Ertuğrul was an 1863-built sailing frigate of the Ottoman Navy. She left Kostantiniyye on July 14, 1889 with around 600 sailors and officers on board for an official visit to Japan. She completed her visit on September 16, 1890 after a three-month stay, and set sail from Yokohama for return. Around midnight on September 18, the vessel hit reefs and fell apart in stormy weather. She sank off Kii Ōshima while only six officers and sixty-three sailors survived, most of them with injuries. The survivors were transported home aboard two Japanese corvettes in October 1890, who were received by the sultan Abdülhamid II in January 1891.
In February 1891, 150 bodies recovered from the wreckage were buried in a newly established cemetery. On September 15, 1891, the first anniversary of the disaster, a monument was erected 400 m (1,300 ft) far from the site of the accident, near the Kashinozaki Lighthouse of Kushimoto.
A second memorial stone was erected by the Japanese-Turkish Trade Association on April 5, 1929 and visited by Emperor Hirohito on June 3 the same year. After this information reached Turkey, its government proposed a new monument. The construction started on October 22, 1936, and the opening ceremony took place on June 3, 1937 with attendance by the Turkish ambassador.
A museum was established near the memorial in cooperation with the Kushimoto Municipality and the Turkish Embassy in Japan.

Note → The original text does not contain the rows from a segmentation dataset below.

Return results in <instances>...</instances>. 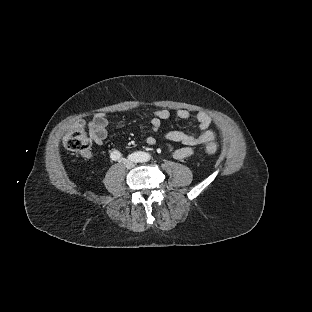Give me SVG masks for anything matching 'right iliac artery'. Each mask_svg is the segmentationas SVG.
Instances as JSON below:
<instances>
[{"mask_svg":"<svg viewBox=\"0 0 312 312\" xmlns=\"http://www.w3.org/2000/svg\"><path fill=\"white\" fill-rule=\"evenodd\" d=\"M135 154L129 155L128 158L133 162H138V159L135 157ZM110 157L112 160H117L121 157V153L117 150H114L113 152H111Z\"/></svg>","mask_w":312,"mask_h":312,"instance_id":"1","label":"right iliac artery"}]
</instances>
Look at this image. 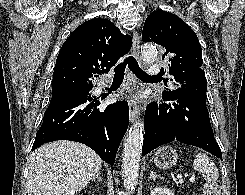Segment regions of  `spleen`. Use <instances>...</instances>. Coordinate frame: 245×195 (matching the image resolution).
Listing matches in <instances>:
<instances>
[{
	"instance_id": "1",
	"label": "spleen",
	"mask_w": 245,
	"mask_h": 195,
	"mask_svg": "<svg viewBox=\"0 0 245 195\" xmlns=\"http://www.w3.org/2000/svg\"><path fill=\"white\" fill-rule=\"evenodd\" d=\"M194 170L201 172L206 182L215 184L219 177L218 168L214 162L204 153L196 155L193 162Z\"/></svg>"
}]
</instances>
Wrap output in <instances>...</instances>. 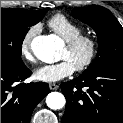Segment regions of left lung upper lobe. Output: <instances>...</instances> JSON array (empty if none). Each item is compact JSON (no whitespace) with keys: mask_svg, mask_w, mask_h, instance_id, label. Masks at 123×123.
Masks as SVG:
<instances>
[{"mask_svg":"<svg viewBox=\"0 0 123 123\" xmlns=\"http://www.w3.org/2000/svg\"><path fill=\"white\" fill-rule=\"evenodd\" d=\"M72 16L92 27L98 37L97 57L83 74L109 63H123V27L109 10L91 5L73 9Z\"/></svg>","mask_w":123,"mask_h":123,"instance_id":"left-lung-upper-lobe-1","label":"left lung upper lobe"}]
</instances>
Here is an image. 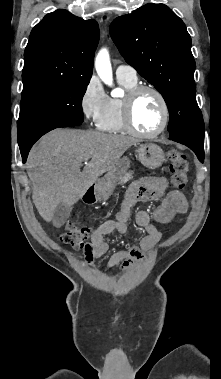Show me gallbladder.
I'll return each instance as SVG.
<instances>
[{"label": "gallbladder", "instance_id": "obj_1", "mask_svg": "<svg viewBox=\"0 0 221 379\" xmlns=\"http://www.w3.org/2000/svg\"><path fill=\"white\" fill-rule=\"evenodd\" d=\"M71 210H72L71 206L65 205L63 203L58 204L53 213V217H52L53 224L55 226L63 225L69 218Z\"/></svg>", "mask_w": 221, "mask_h": 379}]
</instances>
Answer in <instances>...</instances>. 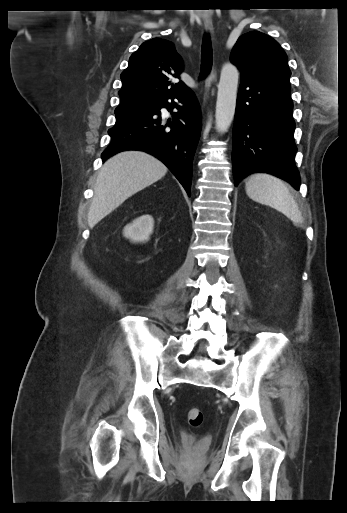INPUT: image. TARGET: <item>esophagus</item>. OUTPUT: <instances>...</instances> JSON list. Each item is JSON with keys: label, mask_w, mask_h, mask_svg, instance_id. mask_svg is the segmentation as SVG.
<instances>
[{"label": "esophagus", "mask_w": 347, "mask_h": 513, "mask_svg": "<svg viewBox=\"0 0 347 513\" xmlns=\"http://www.w3.org/2000/svg\"><path fill=\"white\" fill-rule=\"evenodd\" d=\"M204 27H205V30L210 33L211 35H213L214 33V27H213V23L211 20H205L204 21ZM217 80V71L215 68H213L211 70V72L209 73V75L206 77L205 79V88H206V93H205V101H207V98H208V95H207V91L209 89V87L211 86V84L213 82H215Z\"/></svg>", "instance_id": "esophagus-1"}]
</instances>
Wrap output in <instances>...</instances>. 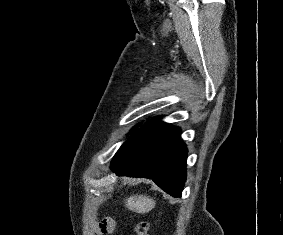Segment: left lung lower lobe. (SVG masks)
<instances>
[{"label": "left lung lower lobe", "instance_id": "left-lung-lower-lobe-1", "mask_svg": "<svg viewBox=\"0 0 283 235\" xmlns=\"http://www.w3.org/2000/svg\"><path fill=\"white\" fill-rule=\"evenodd\" d=\"M180 128L156 119L120 147L111 162L117 175L152 179L173 197H180L186 178L187 148L180 139Z\"/></svg>", "mask_w": 283, "mask_h": 235}]
</instances>
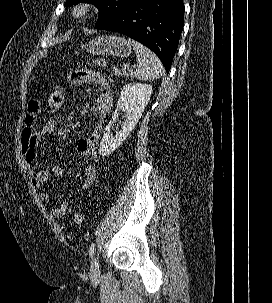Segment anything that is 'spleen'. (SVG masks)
I'll list each match as a JSON object with an SVG mask.
<instances>
[{"mask_svg":"<svg viewBox=\"0 0 272 303\" xmlns=\"http://www.w3.org/2000/svg\"><path fill=\"white\" fill-rule=\"evenodd\" d=\"M128 43L133 47L138 62L133 72L135 78L141 81H153L165 73L162 63L152 51L133 39H128Z\"/></svg>","mask_w":272,"mask_h":303,"instance_id":"3e777b00","label":"spleen"}]
</instances>
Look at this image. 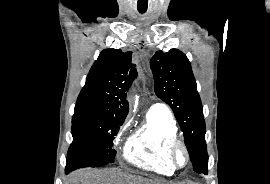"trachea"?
Listing matches in <instances>:
<instances>
[{
  "mask_svg": "<svg viewBox=\"0 0 270 184\" xmlns=\"http://www.w3.org/2000/svg\"><path fill=\"white\" fill-rule=\"evenodd\" d=\"M140 13H145L146 10H138Z\"/></svg>",
  "mask_w": 270,
  "mask_h": 184,
  "instance_id": "1",
  "label": "trachea"
}]
</instances>
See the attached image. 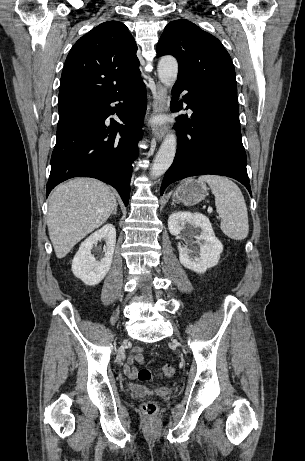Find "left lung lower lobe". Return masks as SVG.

It was opened on December 14, 1974.
In the museum, objects initially recovered from the wreckage by the fishermen, belongings and photographs of the ship’s officers and the seamen as well as a ship model of the frigate are on display. Later, a corner was added to the museum devoted to Mustafa Kemal Atatürk, the founder of the Turkish Republic. Also items sent from Kushimoto’s twin cities in Turkey, Mersin and Yakakent, are exhibited in the museum.